Tuesday, 5 March 2013

Rules War :: Six Years On

It's been over two years since I last commented on the state of play [sic] in the Northern League. This series of posts started in 2008 when DBM was in decline and Field of Glory was well ahead of DBMM in the "race" for DBM's crown as the most popular set of rules for the Ancient & Medieval periods. By the end of 2010 FOG was clearly the most popular rule set in the Northern League with an average share of 79% of the registered players.

So what's happened since? Well, 2012 saw the first ever FOG Renaissance (FOG R) competition and it was the last full year where the original version of FOG Ancient & Medieval (FOG) was used. I wondered whether the former had affected overall attendance and player choice. So I "crunched" the numbers and the results are in the table below:



So what do the numbers say? Well I spotted the following trends:
  • In 2011-12 average player attendance increased to 45-46 up from 41-42 in 2008-10.
  • In 2012 the maximum numbers of players attending any one round broke 50 for the first time since 2006.
  • DBMM grew steadily, returning to its 2009 peak of 12 players per round.
  • In 2012 the DBMM competition saw its best ever attendance for any one round: 15 players.
  • FOG peaked in 2011 with an average of 35 players per round falling back somewhat in 2012.
  • In 2012 FOG R attracted an average of 6 players per round; many were former FOG players.
It's pleasing to see the rude health of the Northern League and let's hope 2013 continues this trend. The above doesn't show any influence from the release of version 2 of FOG AM; only this year's data will do that. Having said that the numbers for the first round of 2013 are available and are quite illuminating:
  • Overall attendance remained strong with 48 players in attendance compared to 52 (2012) and 41(2011).
  • DBMM was up on previous years as was FOG R; both had 13 players.
  • FOG AM was down significantly with only 22 players compared to 36 (2012) and 31 (2011).
All comparisons are for the same round in preceding years. Clearly, FOG R has continued to attract players who used to participate in the Ancient & Medieval competition. It'll be interesting to see if this trend holds throughout the year.
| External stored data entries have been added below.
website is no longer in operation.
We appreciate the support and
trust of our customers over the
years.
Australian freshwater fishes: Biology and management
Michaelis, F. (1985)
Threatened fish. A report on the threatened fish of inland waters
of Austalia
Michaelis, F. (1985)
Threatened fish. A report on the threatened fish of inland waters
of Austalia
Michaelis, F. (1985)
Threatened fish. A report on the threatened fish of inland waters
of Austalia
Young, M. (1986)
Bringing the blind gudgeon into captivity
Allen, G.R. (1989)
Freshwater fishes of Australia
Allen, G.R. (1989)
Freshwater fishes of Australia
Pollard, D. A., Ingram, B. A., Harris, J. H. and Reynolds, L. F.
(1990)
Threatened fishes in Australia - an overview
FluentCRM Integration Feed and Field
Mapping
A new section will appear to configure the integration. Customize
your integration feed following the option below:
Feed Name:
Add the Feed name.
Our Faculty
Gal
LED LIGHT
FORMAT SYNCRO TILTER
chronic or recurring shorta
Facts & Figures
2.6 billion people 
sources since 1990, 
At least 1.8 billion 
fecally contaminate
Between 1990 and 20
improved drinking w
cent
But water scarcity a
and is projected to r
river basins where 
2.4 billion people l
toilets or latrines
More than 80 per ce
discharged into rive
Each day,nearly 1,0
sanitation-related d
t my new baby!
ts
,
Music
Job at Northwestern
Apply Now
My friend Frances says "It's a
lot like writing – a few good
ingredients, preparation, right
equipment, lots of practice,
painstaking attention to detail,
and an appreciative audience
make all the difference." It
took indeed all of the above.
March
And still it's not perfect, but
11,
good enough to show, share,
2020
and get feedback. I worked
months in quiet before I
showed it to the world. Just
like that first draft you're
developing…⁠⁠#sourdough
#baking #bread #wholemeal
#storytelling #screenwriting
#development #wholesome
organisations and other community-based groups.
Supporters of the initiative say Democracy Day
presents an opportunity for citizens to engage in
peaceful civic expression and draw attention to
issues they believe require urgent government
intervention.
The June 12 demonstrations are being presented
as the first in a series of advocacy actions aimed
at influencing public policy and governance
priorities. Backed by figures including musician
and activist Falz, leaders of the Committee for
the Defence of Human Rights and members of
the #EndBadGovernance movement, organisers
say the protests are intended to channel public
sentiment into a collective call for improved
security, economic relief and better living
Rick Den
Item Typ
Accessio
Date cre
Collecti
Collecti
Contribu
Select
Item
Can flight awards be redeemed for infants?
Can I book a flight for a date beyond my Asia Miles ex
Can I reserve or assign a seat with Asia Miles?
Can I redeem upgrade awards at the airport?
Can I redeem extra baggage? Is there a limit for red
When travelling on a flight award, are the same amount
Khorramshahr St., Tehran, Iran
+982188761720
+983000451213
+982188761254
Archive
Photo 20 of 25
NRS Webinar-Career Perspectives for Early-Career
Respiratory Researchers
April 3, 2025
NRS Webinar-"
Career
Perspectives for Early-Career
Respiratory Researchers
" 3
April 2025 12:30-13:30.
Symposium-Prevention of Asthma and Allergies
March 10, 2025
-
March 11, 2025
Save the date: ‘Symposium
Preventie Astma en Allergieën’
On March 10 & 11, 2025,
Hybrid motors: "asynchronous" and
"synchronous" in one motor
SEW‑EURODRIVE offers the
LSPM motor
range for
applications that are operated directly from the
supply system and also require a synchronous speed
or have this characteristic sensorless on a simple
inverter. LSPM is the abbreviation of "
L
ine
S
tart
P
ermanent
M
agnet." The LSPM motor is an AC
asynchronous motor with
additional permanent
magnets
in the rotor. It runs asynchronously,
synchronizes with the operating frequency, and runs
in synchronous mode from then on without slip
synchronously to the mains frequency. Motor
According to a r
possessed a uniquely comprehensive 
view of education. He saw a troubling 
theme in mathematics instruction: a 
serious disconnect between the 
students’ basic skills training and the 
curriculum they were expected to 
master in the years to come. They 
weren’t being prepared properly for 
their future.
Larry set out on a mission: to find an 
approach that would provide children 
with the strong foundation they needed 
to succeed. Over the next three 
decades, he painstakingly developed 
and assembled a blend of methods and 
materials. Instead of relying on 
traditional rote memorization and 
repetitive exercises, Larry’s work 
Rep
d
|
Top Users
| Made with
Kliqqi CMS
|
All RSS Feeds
How much of the growth in FOG R, and the decline in FOG, is down to the release of FOG v2 late last year is hard to say. The first round used FOG v1 but the FOG players voted to use v2 for all future rounds; only those playing in the first round voted.

I know that I faced a choice between learning FOG v2 or trying FOG R. In the end I decided to try a "new" period and will postpone buying a copy of FOG v2 until much later in the year. Perhaps I can save a few quid and pick one up at Britcon? Who knows.